◆ **Working data**:

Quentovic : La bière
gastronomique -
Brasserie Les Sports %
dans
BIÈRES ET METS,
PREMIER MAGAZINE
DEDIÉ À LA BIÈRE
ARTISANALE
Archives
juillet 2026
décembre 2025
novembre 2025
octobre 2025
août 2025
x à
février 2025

◆ **About this exercise**: Copy every row above line for line, keeping the same spelling, accents, and punctuation.

◆ **Your solution**:
Quentovic : La bière
gastronomique -
Brasserie Les Sports %
dans
BIÈRES ET METS,
PREMIER MAGAZINE
DEDIÉ À LA BIÈRE
ARTISANALE
Archives
juillet 2026
décembre 2025
novembre 2025
octobre 2025
août 2025
x à
février 2025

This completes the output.